The respondent contended that the proceedings are an abuse of process in that the applicant has already obtained a substantive decision in the proceedings in the Federal Court before the Honourable Justice O’Connor. However, before his Honour delivered that decision the applicant joined the Herijanto class action in the High Court on
10 September 1998.
The applicant’s application for an order nisi that was subsequently filed in the High Court was remitted to the Honourable Justice Emmett in the Federal Court. His Honour found that the application for an order nisi did not demonstrate any arguable case and was dismissed on that basis.
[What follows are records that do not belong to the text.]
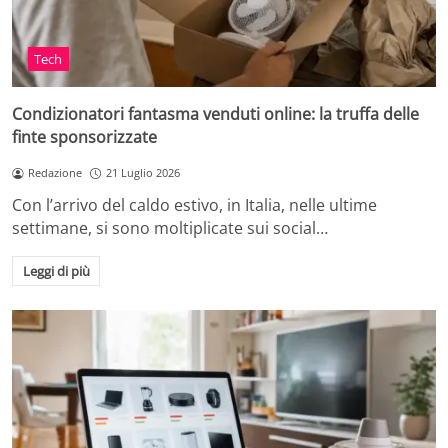
Tech
Condizionatori fantasma venduti online: la truffa delle
finte sponsorizzate
Redazione
21 Luglio 2026
Con l’arrivo del caldo estivo, in Italia, nelle ultime
settimane, si sono moltiplicate sui social…
Leggi di più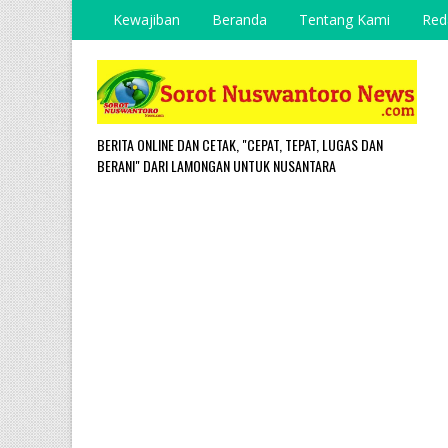
Kewajiban
Beranda
Tentang Kami
Red
BERITA ONLINE DAN CETAK, "CEPAT, TEPAT, LUGAS DAN
BERANI" DARI LAMONGAN UNTUK NUSANTARA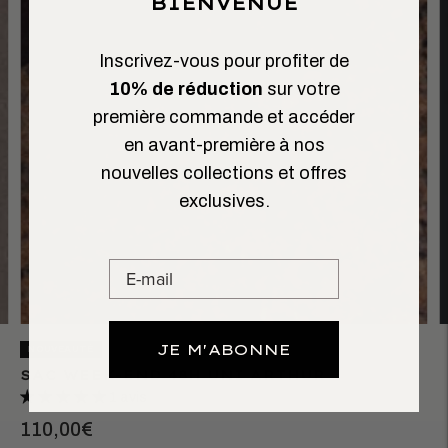
BIENVENUE
Inscrivez-vous pour profiter de
10% de réduction
sur votre
première commande et accéder
en avant-première à nos
nouvelles collections et offres
exclusives.
JE M'ABONNE
NOUVEAUTÉ
SAC WEEK-END 48H UNI ARTHUR
1 avis
110,00€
The applicant then proceeded to file a further application in the Federal Magistrates Court on 18 March 2004. Four days prior to the scheduled hearing of a Notice of Motion for summary dismissal the applicant filed a notice of discontinuance. The respondent submitted, and
I agree, that if the applicant had genuinely sought relief from the Federal Magistrates Court, it was open for him to pursue that application despite the respondent’s contention that he was estopped from doing so. The applicant discontinued that application and waited a further 35 days and then sought review of the decision of Emmett J that had been made nine months earlier. The respondent submitted that the current application suffers from the same problems as the applicant’s previous application in that it is completely devoid of particulars disclosing any substantial basis for prosecution of the application. I accept the submission that this pattern of behaviour is a sufficient basis for a finding of an abuse of process.
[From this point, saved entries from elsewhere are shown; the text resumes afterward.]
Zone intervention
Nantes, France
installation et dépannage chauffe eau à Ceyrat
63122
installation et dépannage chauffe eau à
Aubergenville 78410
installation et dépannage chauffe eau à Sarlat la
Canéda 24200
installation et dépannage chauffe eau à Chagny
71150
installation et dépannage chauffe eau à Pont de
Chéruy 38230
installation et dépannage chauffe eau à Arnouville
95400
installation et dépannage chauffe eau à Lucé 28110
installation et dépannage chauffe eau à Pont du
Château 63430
The respondent submitted that the litigation history clearly raised the inference that the present application has been filed for a collateral purpose of extending the applicant’s stay in Australia and not for a legitimate purpose of seeking judicial review. The applicant has lodged the current proceedings in the sixth attempt to seek review of the same Tribunal decision. The respondent submitted that the repeated bringing of similar applications for judicial review in relation to the same Tribunal decision is unjustifiably vexatious and brings the administration of justice into disrepute as there is an underlying public interest that there be finality to litigation. I refer to the decision of Driver FM in NALE v Minister for Immigration & Multicultural & Indigenous Affairs where this issue was canvassed and reference was made to the decision of Kosi v Minister for Immigration & Multicultural & Indigenous Affairs at [18] where Driver FM states:
“It would be an abuse of the Court's process to file an application for review simply for the purpose of extending the period of one's stay in Australia. It is well known that there are now extensive delays in obtaining hearing dates in migration cases in this Court. In those circumstances there is potential for the Court's process to be abused by an applicant whose only purpose is to take advantage of that delay.”
Conclusion
The judicial review application filed on 7 September 2005 is dismissed pursuant to Part 13, Rule 13.10(c) of the Federal Magistrates Court Rules 2001 (Cth) as an abuse of process and the doctrine of res judicata, issue estoppel and Anshun estoppel apply.
I am satisfied that an order for costs should be made in this matter.
I order the applicant to pay the respondent’s costs and disbursements of and incidental to the application.
I certify that the preceding fifteen (15) paragraphs are a true copy of the reasons for judgment of Lloyd-Jones FM.